2. Une politique fiscale contraire à celle de nos concurrents
S'il est exact que le poids des impôts directs
pèse comparativement moins sur les entreprises françaises que sur
leurs concurrentes, les récentes mesures urgentes à
caractère fiscal et financier (MUFF)
adoptées par
l'Assemblée nationale en dernière lecture le 21 octobre dernier
vont dans le sens d'un accroissement des charges fiscales directes des
entreprises.
En effet, en portant le taux de l'impôt sur les sociétés
à 41,66 %, la contribution temporaire de 15 % sur le taux de
l'impôt sur les sociétés place la France au
troisième rang des pays européens juste derrière l'Italie
et l'Allemagne. Mais, il importe d'observer que le taux italien de
l'impôt sur les sociétés (53,2 %) incorpore, outre le
taux de l'imposition d'Etat de 37 %, un taux d'imposition locale de
16,2 %. Quant à l'Allemagne, elle distingue entre
bénéfice distribué, taxé au taux de 30 %, et
bénéfice non distribué imposé au taux de 45 %.

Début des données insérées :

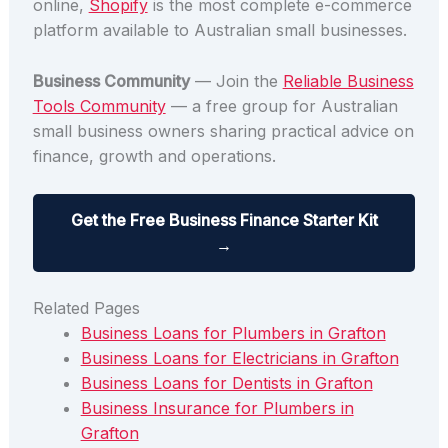
online,
Shopify
is the most complete e-commerce
platform available to Australian small businesses.
Business Community
— Join the
Reliable Business
Tools Community
— a free group for Australian
small business owners sharing practical advice on
finance, growth and operations.
Get the Free Business Finance Starter Kit
→
Related Pages
Business Loans for Plumbers in Grafton
Business Loans for Electricians in Grafton
Business Loans for Dentists in Grafton
Business Insurance for Plumbers in
Grafton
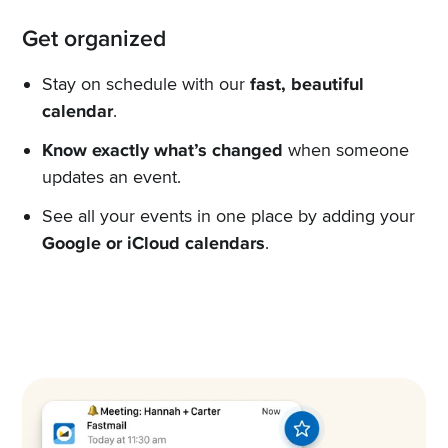
Get organized
Stay on schedule with our
fast, beautiful
calendar
.
Know exactly what’s changed
when someone
updates an event.
See all your events in one place by adding your
Google or iCloud calendars
.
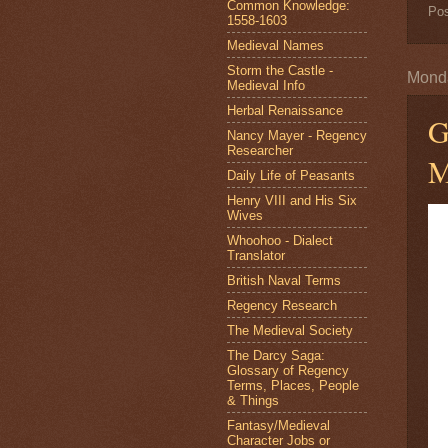
Common Knowledge:
Po
1558-1603
Medieval Names
Storm the Castle -
Monda
Medieval Info
Herbal Renaissance
G
Nancy Mayer - Regency
Researcher
M
Daily Life of Peasants
Henry VIII and His Six
Wives
Whoohoo - Dialect
Translator
British Naval Terms
Regency Research
The Medieval Society
The Darcy Saga:
Glossary of Regency
Terms, Places, People
& Things
Fantasy/Medieval
Character Jobs or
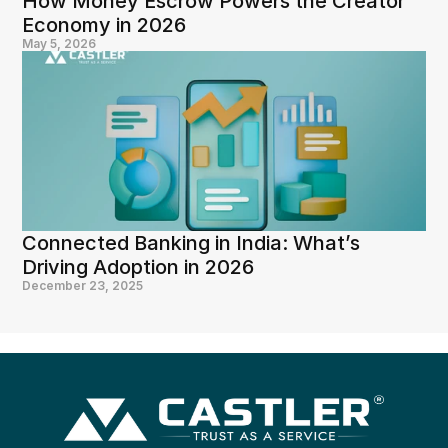
How Money Escrow Powers the Creator 
Economy in 2026
May 5, 2026
Connected Banking in India: What’s 
Driving Adoption in 2026
December 23, 2025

A ces deux taux, s'ajoute une surtaxe de solidarité de 7,5 %
portant le taux marginal à 48,37 %.
L'augmentation de l'impôt sur les sociétés diverge non
seulement de la tendance suivie jusqu'à présent par la France,
mais également de la tendance européenne à la diminution
des charges pesant sur les entreprises.
En effet, il convient de rappeler que le taux de l'impôt sur les
sociétés avait progressivement été porté de
42 % à 33,1/3 % entre 1989 et 1993.
Cette réforme s'était organisée autour de trois axes :
- une baisse régulière du taux de l'impôt qui a ainsi
été ramené par étapes de 50 % en 1985 à
33,1/3 % en 1993 ;
- un élargissement de l'assiette, par l'intégration dans la base
taxable au taux normal de différents produits de placements financiers
bénéficiant auparavant du régime des plus-values ;
- la mise en place de régimes spécifiques (fiscalité de
groupe notamment) qui ont contribué à moderniser de façon
importante notre législation et à la rendre plus attractive,
notamment au regard de nombreux dispositifs étrangers.

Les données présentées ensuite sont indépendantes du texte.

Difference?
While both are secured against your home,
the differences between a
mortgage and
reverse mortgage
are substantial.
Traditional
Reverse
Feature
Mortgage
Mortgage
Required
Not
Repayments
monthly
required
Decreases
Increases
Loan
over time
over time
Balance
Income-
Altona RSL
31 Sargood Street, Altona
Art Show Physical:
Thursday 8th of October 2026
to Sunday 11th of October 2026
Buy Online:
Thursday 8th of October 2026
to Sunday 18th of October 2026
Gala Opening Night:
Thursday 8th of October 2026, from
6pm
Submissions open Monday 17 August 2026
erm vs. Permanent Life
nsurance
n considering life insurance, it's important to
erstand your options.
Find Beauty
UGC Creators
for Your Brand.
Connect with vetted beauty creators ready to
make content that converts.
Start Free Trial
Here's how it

Il est pour le moins paradoxal que la France renonce à la position
compétitive à laquelle elle était parvenue sur
l'impôt sur les sociétés au moment où nos principaux
partenaires économiques suivent l'exemple initialement donné par
la France en réduisant substantiellement la fiscalité pesant sur
leurs entreprises
. Ainsi, l'Italie vient-elle d'annoncer l'institution d'un
taux de taxation réduit pour les bénéfices
réinvestis. L'Allemagne prévoit d'harmoniser la fiscalité
des bénéfices distribués et non distribués pour les
ramener de 30 et 28 % en 1998 puis au taux unique de 25 % en 1999.
Enfin, la Grande-Bretagne a ramené son taux d'imposition marginal de 33
à 31 % et prévoit de substituer un taux unique au
régime progressif actuel.
De surcroît, la taxation au taux de droit commun des plus-values
à long terme
14(
*
)
va
à contre-courant des législations fiscales de la plupart de nos
partenaires économiques.
En effet, les plus-values sur cessions d'actifs immobilisés
réalisées par les entreprises bénéficient, dans la
généralité des pays, d'un régime d'imposition
particulier, ces profits étant, compte tenu de leur nature propre, soit
soumis à un taux d'imposition réduit lorsque l'actif
cédé est détenu depuis un certain temps par l'entreprise
au moment de sa cession, soit exonérés sous condition de remploi.
Les Etats-Unis, le Japon et la Belgique ont, de façon presque constante
appliqué la première de ces solutions, alors que l'Allemagne,
l'Espagne, les Pays-Bas et la Grande-Bretagne retiennent au contraire la
seconde.
En outre, certains régimes étrangers de
sociétés-holdings existant aux Pays-Bas et, dans une moindre
mesure, au Luxembourg, en Belgique et dans certains cas en Allemagne,
exonèrent totalement les plus-values sur les cessions de participations.
La suppression du régime de taxation réduite des plus-values
en France place ainsi nos entreprises en situation anti-concurrentielle.
Il importe d'ailleurs de noter que
sur le critère fiscal
jugé comme important par nombre de répondants interrogés
par BIPE Conseil et Price Waterhouse,
la position de la France est
jugée globalement mauvaise, voire très mauvaise
. Il convient
de noter une différence entre les industriels français et
étrangers sur ce point : 67 % des industriels étrangers
interrogés jugent ce critère important contre 42 % des
Français, et parmi ceux pour lesquels ce critère est important,
seuls 15 % des étrangers jugent la fiscalité
française attractive, contre 22 % des Français.